What needs to be done: From the entries below, copy every line that holds the word "麥茵茲美形診所".

Source data:
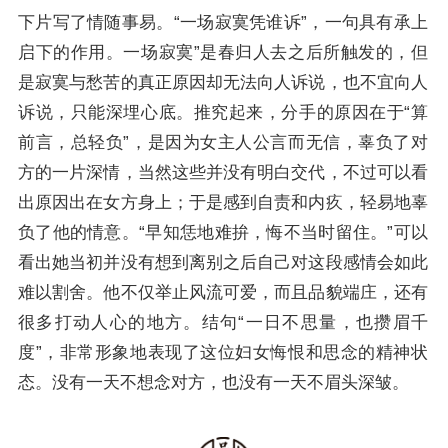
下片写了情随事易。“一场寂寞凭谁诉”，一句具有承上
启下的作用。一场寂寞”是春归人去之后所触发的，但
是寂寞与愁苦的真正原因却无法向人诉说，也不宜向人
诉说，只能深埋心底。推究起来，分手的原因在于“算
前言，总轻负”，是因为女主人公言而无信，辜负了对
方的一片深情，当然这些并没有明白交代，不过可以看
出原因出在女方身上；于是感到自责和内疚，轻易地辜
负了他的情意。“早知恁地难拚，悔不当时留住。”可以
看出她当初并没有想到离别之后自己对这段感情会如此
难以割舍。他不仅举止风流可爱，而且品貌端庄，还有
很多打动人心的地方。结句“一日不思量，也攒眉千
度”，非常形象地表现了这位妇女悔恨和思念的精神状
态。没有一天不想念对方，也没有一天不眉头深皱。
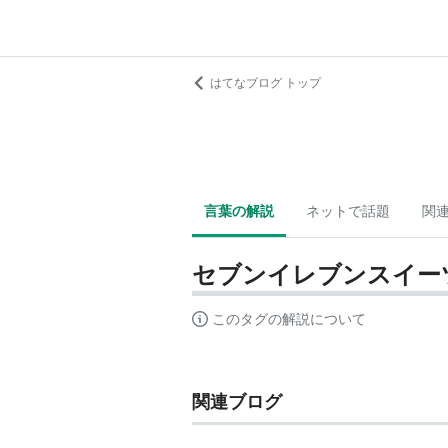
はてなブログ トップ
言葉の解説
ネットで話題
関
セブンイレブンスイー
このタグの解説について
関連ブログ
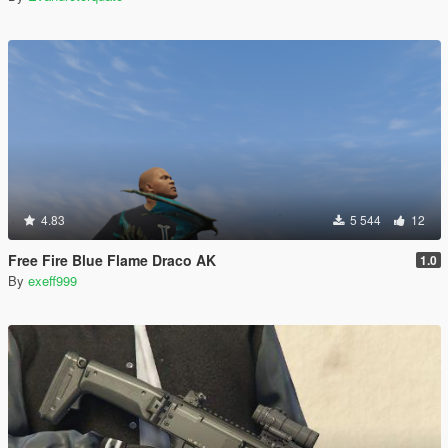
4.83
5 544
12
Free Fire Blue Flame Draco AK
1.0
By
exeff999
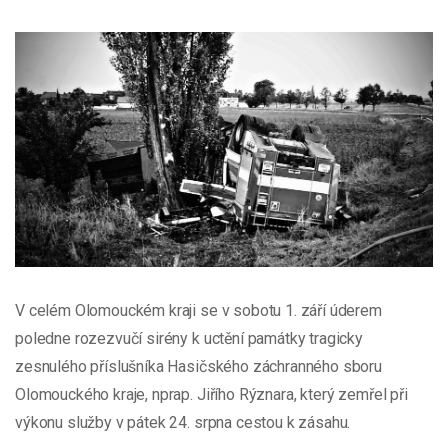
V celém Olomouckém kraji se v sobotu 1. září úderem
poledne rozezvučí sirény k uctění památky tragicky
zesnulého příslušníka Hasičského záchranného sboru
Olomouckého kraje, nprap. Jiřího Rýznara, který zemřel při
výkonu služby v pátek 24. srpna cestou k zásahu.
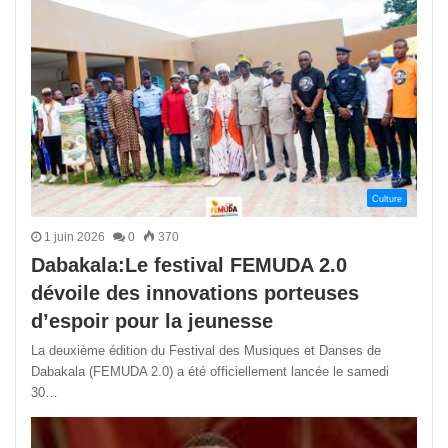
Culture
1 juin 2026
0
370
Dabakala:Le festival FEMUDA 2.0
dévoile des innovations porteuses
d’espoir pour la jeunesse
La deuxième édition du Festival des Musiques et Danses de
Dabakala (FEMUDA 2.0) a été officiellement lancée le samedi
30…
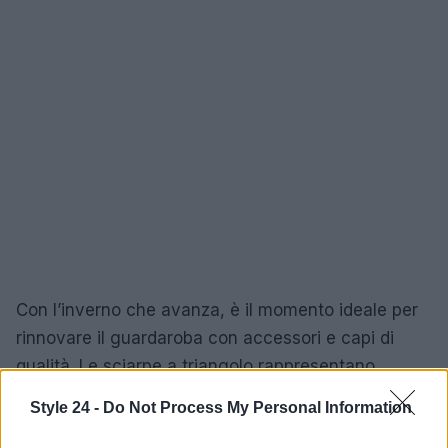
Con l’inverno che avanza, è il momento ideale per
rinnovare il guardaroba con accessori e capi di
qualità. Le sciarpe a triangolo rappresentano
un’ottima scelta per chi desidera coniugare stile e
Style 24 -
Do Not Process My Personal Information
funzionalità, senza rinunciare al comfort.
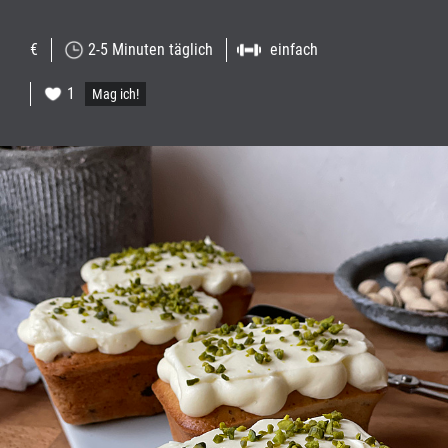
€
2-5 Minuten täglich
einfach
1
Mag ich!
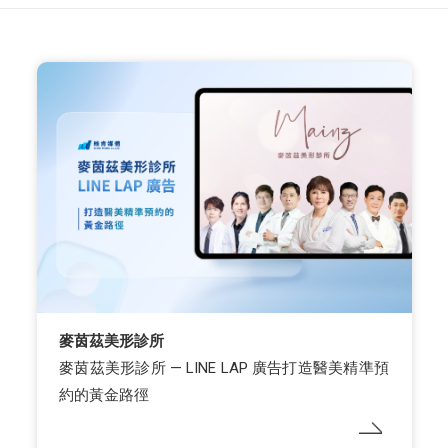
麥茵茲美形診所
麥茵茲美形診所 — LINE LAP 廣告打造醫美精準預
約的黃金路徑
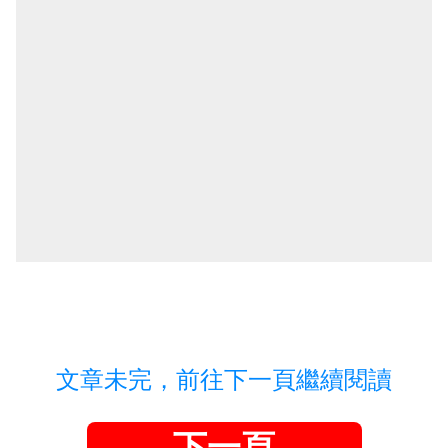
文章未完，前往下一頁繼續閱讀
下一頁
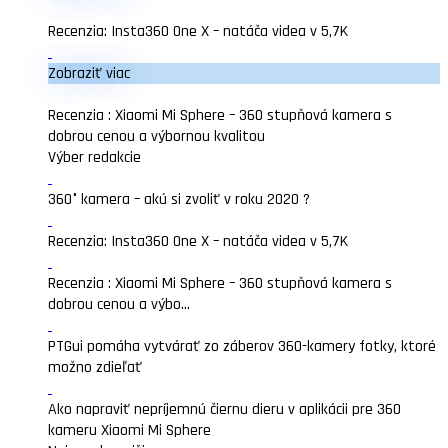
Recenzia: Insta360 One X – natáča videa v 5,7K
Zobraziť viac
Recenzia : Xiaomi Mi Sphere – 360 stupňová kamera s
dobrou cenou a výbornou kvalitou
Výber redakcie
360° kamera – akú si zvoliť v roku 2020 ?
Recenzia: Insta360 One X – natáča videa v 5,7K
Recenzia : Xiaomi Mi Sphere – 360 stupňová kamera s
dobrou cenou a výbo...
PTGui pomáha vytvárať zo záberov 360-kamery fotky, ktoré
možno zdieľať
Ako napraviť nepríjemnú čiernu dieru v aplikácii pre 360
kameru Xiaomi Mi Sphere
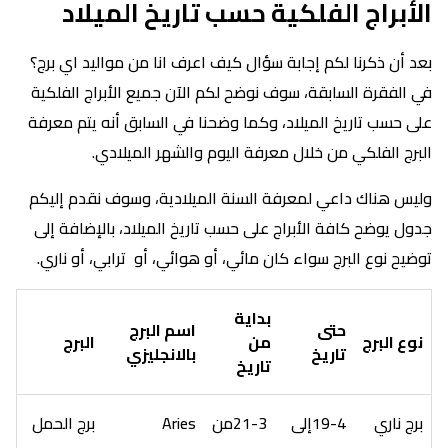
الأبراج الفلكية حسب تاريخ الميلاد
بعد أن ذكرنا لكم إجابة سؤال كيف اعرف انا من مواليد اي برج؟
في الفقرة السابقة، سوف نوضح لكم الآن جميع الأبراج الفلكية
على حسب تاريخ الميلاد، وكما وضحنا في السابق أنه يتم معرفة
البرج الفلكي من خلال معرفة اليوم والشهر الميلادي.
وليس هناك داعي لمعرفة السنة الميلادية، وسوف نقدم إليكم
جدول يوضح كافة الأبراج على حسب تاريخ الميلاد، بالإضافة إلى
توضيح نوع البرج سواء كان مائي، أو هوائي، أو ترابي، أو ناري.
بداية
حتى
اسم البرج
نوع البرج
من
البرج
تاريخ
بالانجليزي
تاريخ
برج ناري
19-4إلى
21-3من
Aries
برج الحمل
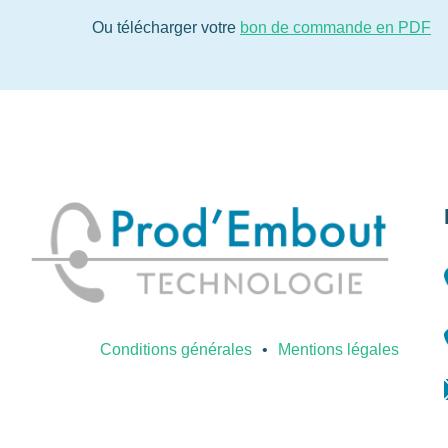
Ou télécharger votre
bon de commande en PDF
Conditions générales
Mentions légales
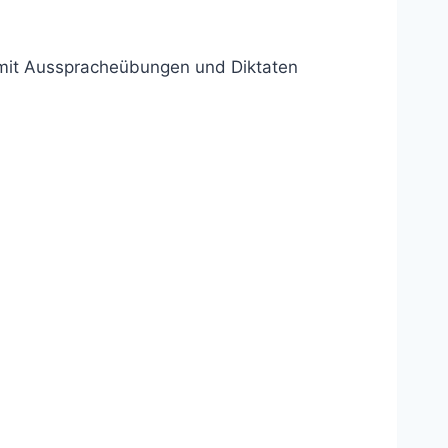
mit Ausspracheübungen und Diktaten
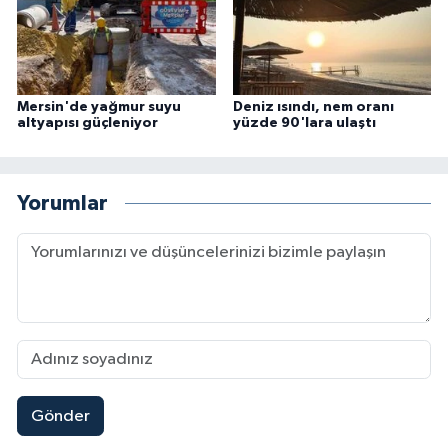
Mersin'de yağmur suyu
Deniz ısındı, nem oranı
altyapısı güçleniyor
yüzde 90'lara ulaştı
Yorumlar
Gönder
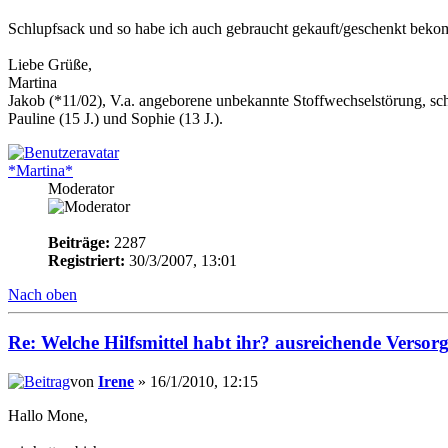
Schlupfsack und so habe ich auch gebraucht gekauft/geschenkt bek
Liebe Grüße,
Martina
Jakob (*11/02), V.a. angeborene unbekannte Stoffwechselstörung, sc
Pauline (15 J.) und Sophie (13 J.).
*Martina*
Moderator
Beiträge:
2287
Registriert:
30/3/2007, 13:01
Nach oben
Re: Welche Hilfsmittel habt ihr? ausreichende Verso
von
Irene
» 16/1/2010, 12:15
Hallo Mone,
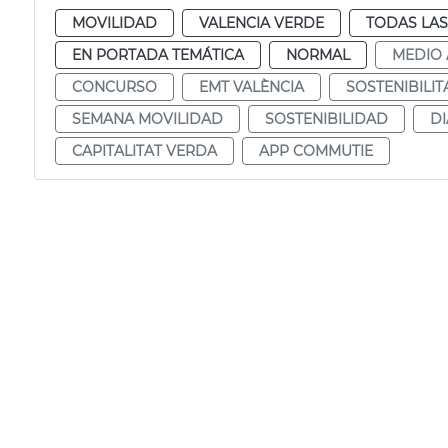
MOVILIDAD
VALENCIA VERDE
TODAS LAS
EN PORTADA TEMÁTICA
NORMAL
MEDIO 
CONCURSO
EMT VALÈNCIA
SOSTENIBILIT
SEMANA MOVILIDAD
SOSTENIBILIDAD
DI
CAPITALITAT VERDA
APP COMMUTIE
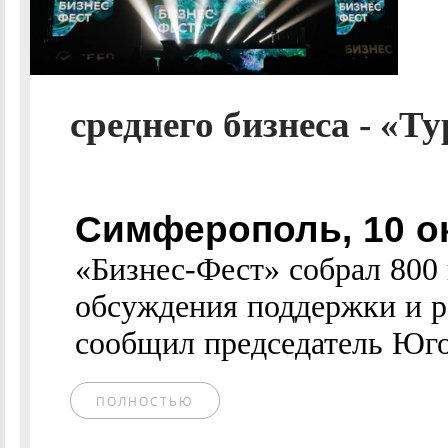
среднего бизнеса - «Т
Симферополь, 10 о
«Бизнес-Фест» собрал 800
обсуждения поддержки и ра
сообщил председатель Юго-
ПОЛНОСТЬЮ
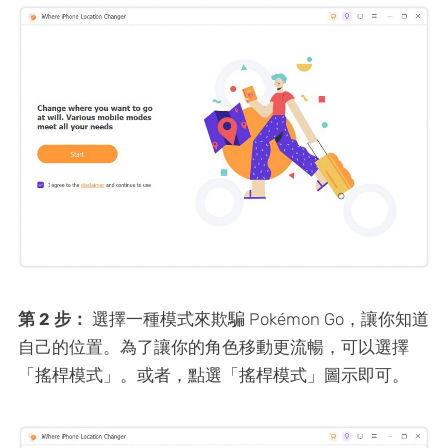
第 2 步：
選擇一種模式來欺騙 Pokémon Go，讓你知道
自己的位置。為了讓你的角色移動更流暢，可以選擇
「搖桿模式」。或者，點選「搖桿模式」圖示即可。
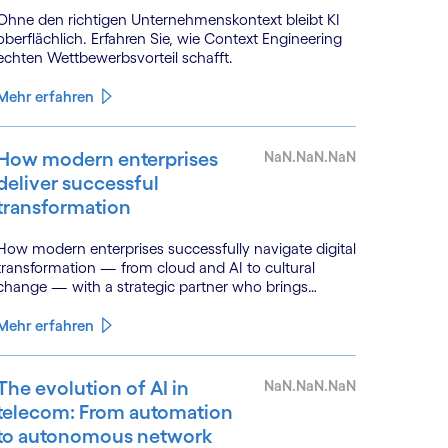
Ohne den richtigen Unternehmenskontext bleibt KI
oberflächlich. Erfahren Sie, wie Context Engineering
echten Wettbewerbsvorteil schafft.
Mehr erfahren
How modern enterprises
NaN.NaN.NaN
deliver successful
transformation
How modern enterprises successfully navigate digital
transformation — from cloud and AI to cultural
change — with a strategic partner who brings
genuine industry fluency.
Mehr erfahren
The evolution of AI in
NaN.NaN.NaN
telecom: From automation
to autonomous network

Completed task:
麥茵茲美形診所
麥茵茲美形診所 — LINE LAP 廣告打造醫美精準預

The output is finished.